Doctors strike outside Wellington Regional Hospital. Photo: RNZ / Karen Brown

Doctors walked off the wards again today - at the beginning of their second 48-hour nationwide strike over proposed job changes.

Between 40 and 50 junior doctors picketed outside Wellington Regional Hospital from 8am.

They said they took to the streets two years ago to gain safer hours in their current employment deal, but their employers now wanted to water it down.

Senior registrar Brian Corley said he didn't want to see that happen.

"I've worked in Ireland before I came over here because the working conditions are so much better.

"We we're quite pleased with the fact that we have safer hours, more time to rest after working long hours. We can do the job that we're supposed to do better with sufficient rest."

Dr Corley said District Health Boards [DHBs] want to remove the power of the doctors' union - the Resident Doctors Association - to veto some changes to work practices it doesn't like.

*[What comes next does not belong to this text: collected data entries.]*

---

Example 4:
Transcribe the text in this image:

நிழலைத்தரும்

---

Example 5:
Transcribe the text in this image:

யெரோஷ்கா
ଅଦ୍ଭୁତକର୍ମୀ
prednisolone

"I mean we have elected them to represent us for a good reason. It's not for the DHB bargaining team to tell us who represents us. We will tell them who represents us and the RDA represent us."

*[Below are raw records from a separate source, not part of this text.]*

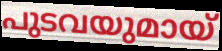
പുടവയുമായ്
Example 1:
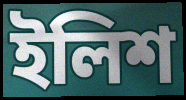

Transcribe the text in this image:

ইলিশ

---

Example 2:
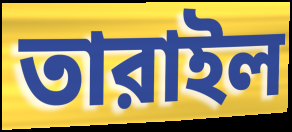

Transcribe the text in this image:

তারাইল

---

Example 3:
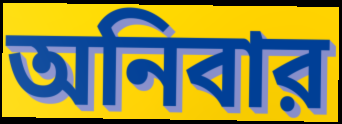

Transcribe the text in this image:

অনিবার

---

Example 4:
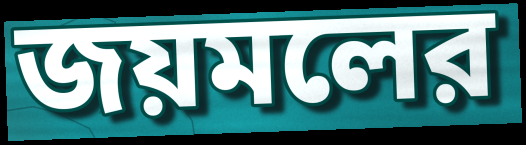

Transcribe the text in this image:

জয়মলের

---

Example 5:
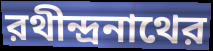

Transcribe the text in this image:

রথীন্দ্রনাথের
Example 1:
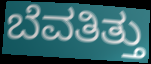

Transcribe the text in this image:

ಬೆವತಿತ್ತು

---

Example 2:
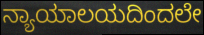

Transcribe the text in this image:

ನ್ಯಾಯಾಲಯದಿಂದಲೇ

Junior doctors strike outside Wellington hospital. Photo: RNZ / Karen Brown

Wellington Hospital emergency department doctor Tessa Ramsden backed that.

"At the moment our union can protect us from being forced to shift hospitals, being forced to work long hours, longer than we already do and more hours in a row than we already do.

"And they want to take the union out of those negotiations, which would leave us incredibly vulnerable," she said.

Dr Ramsden said planned changes to rosters haven't affected emergency departments yet, but she understands the problem of long hours at work.

"We do shift work and the roster changes haven't personally affected me, but I think it's really important to support all my colleagues because I remember what it was like when I was a house surgeon doing 12 days in a row and seven nights in a row and it was horrendous."

Wellington Hospital cardiology house surgeon Gregory O'Neill conceded the current pay and employment deal was not perfect when it came to complex hospital rosters.

"Nothing is perfect but the current attitude of the DHBs seems to be that they wish to dictate everything, and they're not negotiating in good faith as far as any of us can see."

Dr O'Neill said the changes DHBs want appeared to make little sense and junior doctors would continue to fight against them.

"We will be forced back out on strike again in February.

"We've already had to give notice for mid-February and we're voting at present on a further set of strikes for the end of February."

Rohit Katial. Photo: RNZ / Karen Brown

Anaesthetic trainee and union delegate Rohit Katial said doctors were aware of the disruption to patients, but insisted industrial action was necessary.

"I don't think it's going to have a huge impact on the acute care of patients - it shouldn't do.

"It is a bit worrying the impact... they might have on elective [non-urgent] cases and things, which is why we want to get to an agreement as soon as we can."

For their part, DHBs say they don't want to roll over the current employment contract, which has expired, for another three years.

They say aspects of that system, including doctor training, has problems and many have acknowldeged that.

DHBs also said demand for some services was higher than they had hoped for today, but contingency planner Anne Aitcheson said that hospitals managed well.

"A number of the hospitals were very busy and full first thing this morning, so the staff are actively working hard to ensure that we can provide support to those patients who have no option but to be in hospital at this time."

Hospitals are reminding anyone who's unwell not to stay away and go to a local emergency department if needed.